[Exercise requirements]: Each line below must be reproduced exactly.

[Dataset records]:

⁂

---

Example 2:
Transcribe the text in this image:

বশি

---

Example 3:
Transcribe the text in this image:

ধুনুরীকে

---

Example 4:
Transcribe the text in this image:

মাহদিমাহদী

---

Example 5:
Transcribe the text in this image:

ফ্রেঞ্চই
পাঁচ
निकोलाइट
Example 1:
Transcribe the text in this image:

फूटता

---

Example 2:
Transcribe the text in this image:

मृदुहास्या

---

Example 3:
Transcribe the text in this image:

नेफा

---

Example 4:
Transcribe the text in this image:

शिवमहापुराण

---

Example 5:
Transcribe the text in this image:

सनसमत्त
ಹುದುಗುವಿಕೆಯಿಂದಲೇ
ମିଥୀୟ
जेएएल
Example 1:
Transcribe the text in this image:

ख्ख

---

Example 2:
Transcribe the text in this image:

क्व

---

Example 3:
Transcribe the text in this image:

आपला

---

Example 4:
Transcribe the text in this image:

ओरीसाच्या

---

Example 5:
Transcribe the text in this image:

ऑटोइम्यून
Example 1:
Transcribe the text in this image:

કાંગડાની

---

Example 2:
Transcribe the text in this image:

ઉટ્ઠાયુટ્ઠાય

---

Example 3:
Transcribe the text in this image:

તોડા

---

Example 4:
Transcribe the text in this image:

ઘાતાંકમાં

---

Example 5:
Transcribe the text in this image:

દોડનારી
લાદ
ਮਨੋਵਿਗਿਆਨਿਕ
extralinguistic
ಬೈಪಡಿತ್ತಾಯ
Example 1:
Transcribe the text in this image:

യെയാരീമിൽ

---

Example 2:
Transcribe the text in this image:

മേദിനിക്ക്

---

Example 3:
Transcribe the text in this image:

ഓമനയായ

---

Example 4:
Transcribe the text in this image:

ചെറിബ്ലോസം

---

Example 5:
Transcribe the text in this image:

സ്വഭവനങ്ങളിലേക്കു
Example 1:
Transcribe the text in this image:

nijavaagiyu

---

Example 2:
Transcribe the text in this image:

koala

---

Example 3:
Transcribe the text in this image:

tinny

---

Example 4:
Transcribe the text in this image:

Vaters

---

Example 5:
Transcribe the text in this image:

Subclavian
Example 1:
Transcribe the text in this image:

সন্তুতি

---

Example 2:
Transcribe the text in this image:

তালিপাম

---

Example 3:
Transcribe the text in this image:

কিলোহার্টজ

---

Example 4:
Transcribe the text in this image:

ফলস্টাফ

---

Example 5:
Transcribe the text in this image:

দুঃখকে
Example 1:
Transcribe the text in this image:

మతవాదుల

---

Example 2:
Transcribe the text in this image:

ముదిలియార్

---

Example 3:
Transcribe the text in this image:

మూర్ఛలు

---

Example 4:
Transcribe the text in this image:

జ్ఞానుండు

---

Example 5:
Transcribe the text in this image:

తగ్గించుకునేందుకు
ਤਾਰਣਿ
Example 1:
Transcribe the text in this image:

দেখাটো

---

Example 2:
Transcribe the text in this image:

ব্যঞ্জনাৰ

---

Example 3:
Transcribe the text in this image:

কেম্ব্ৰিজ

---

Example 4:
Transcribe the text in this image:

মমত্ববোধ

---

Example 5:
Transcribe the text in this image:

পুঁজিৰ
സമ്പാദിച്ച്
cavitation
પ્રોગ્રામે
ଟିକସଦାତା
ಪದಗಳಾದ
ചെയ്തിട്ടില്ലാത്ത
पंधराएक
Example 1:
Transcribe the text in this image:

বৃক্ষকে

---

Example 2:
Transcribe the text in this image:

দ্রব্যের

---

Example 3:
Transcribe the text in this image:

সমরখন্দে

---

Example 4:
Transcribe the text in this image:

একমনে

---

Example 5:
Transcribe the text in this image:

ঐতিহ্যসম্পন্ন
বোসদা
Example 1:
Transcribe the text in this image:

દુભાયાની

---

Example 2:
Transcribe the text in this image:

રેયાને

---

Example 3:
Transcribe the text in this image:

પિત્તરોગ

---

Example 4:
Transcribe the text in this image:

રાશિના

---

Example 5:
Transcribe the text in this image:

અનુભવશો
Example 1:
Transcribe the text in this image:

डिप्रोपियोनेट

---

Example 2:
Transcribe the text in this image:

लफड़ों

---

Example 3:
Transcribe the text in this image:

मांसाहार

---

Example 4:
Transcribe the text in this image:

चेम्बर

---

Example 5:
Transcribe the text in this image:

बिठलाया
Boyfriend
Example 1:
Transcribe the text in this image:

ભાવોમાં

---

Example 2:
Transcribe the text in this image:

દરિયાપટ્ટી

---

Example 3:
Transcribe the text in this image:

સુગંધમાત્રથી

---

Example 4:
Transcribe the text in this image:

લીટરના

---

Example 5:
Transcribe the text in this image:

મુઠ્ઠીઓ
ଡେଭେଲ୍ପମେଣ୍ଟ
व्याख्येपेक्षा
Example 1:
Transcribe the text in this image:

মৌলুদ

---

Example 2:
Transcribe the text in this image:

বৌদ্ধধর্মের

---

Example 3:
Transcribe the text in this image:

⁂

[Task output]:
---

Example 2:
Transcribe the text in this image:

বশি

---

Example 3:
Transcribe the text in this image:

ধুনুরীকে

---

Example 4:
Transcribe the text in this image:

মাহদিমাহদী

---

Example 5:
Transcribe the text in this image:

ফ্রেঞ্চই
পাঁচ
निकोलाइट
Example 1:
Transcribe the text in this image:

फूटता

---

Example 2:
Transcribe the text in this image:

मृदुहास्या

---

Example 3:
Transcribe the text in this image:

नेफा

---

Example 4:
Transcribe the text in this image:

शिवमहापुराण

---

Example 5:
Transcribe the text in this image:

सनसमत्त
ಹುದುಗುವಿಕೆಯಿಂದಲೇ
ମିଥୀୟ
जेएएल
Example 1:
Transcribe the text in this image:

ख्ख

---

Example 2:
Transcribe the text in this image:

क्व

---

Example 3:
Transcribe the text in this image:

आपला

---

Example 4:
Transcribe the text in this image:

ओरीसाच्या

---

Example 5:
Transcribe the text in this image:

ऑटोइम्यून
Example 1:
Transcribe the text in this image:

કાંગડાની

---

Example 2:
Transcribe the text in this image:

ઉટ્ઠાયુટ્ઠાય

---

Example 3:
Transcribe the text in this image:

તોડા

---

Example 4:
Transcribe the text in this image:

ઘાતાંકમાં

---

Example 5:
Transcribe the text in this image:

દોડનારી
લાદ
ਮਨੋਵਿਗਿਆਨਿਕ
extralinguistic
ಬೈಪಡಿತ್ತಾಯ
Example 1:
Transcribe the text in this image:

യെയാരീമിൽ

---

Example 2:
Transcribe the text in this image:

മേദിനിക്ക്

---

Example 3:
Transcribe the text in this image:

ഓമനയായ

---

Example 4:
Transcribe the text in this image:

ചെറിബ്ലോസം

---

Example 5:
Transcribe the text in this image:

സ്വഭവനങ്ങളിലേക്കു
Example 1:
Transcribe the text in this image:

nijavaagiyu

---

Example 2:
Transcribe the text in this image:

koala

---

Example 3:
Transcribe the text in this image:

tinny

---

Example 4:
Transcribe the text in this image:

Vaters

---

Example 5:
Transcribe the text in this image:

Subclavian
Example 1:
Transcribe the text in this image:

সন্তুতি

---

Example 2:
Transcribe the text in this image:

তালিপাম

---

Example 3:
Transcribe the text in this image:

কিলোহার্টজ

---

Example 4:
Transcribe the text in this image:

ফলস্টাফ

---

Example 5:
Transcribe the text in this image:

দুঃখকে
Example 1:
Transcribe the text in this image:

మతవాదుల

---

Example 2:
Transcribe the text in this image:

ముదిలియార్

---

Example 3:
Transcribe the text in this image:

మూర్ఛలు

---

Example 4:
Transcribe the text in this image:

జ్ఞానుండు

---

Example 5:
Transcribe the text in this image:

తగ్గించుకునేందుకు
ਤਾਰਣਿ
Example 1:
Transcribe the text in this image:

দেখাটো

---

Example 2:
Transcribe the text in this image:

ব্যঞ্জনাৰ

---

Example 3:
Transcribe the text in this image:

কেম্ব্ৰিজ

---

Example 4:
Transcribe the text in this image:

মমত্ববোধ

---

Example 5:
Transcribe the text in this image:

পুঁজিৰ
സമ്പാദിച്ച്
cavitation
પ્રોગ્રામે
ଟିକସଦାତା
ಪದಗಳಾದ
ചെയ്തിട്ടില്ലാത്ത
पंधराएक
Example 1:
Transcribe the text in this image:

বৃক্ষকে

---

Example 2:
Transcribe the text in this image:

দ্রব্যের

---

Example 3:
Transcribe the text in this image:

সমরখন্দে

---

Example 4:
Transcribe the text in this image:

একমনে

---

Example 5:
Transcribe the text in this image:

ঐতিহ্যসম্পন্ন
বোসদা
Example 1:
Transcribe the text in this image:

દુભાયાની

---

Example 2:
Transcribe the text in this image:

રેયાને

---

Example 3:
Transcribe the text in this image:

પિત્તરોગ

---

Example 4:
Transcribe the text in this image:

રાશિના

---

Example 5:
Transcribe the text in this image:

અનુભવશો
Example 1:
Transcribe the text in this image:

डिप्रोपियोनेट

---

Example 2:
Transcribe the text in this image:

लफड़ों

---

Example 3:
Transcribe the text in this image:

मांसाहार

---

Example 4:
Transcribe the text in this image:

चेम्बर

---

Example 5:
Transcribe the text in this image:

बिठलाया
Boyfriend
Example 1:
Transcribe the text in this image:

ભાવોમાં

---

Example 2:
Transcribe the text in this image:

દરિયાપટ્ટી

---

Example 3:
Transcribe the text in this image:

સુગંધમાત્રથી

---

Example 4:
Transcribe the text in this image:

લીટરના

---

Example 5:
Transcribe the text in this image:

મુઠ્ઠીઓ
ଡେଭେଲ୍ପମେଣ୍ଟ
व्याख्येपेक्षा
Example 1:
Transcribe the text in this image:

মৌলুদ

---

Example 2:
Transcribe the text in this image:

বৌদ্ধধর্মের

---

Example 3:
Transcribe the text in this image:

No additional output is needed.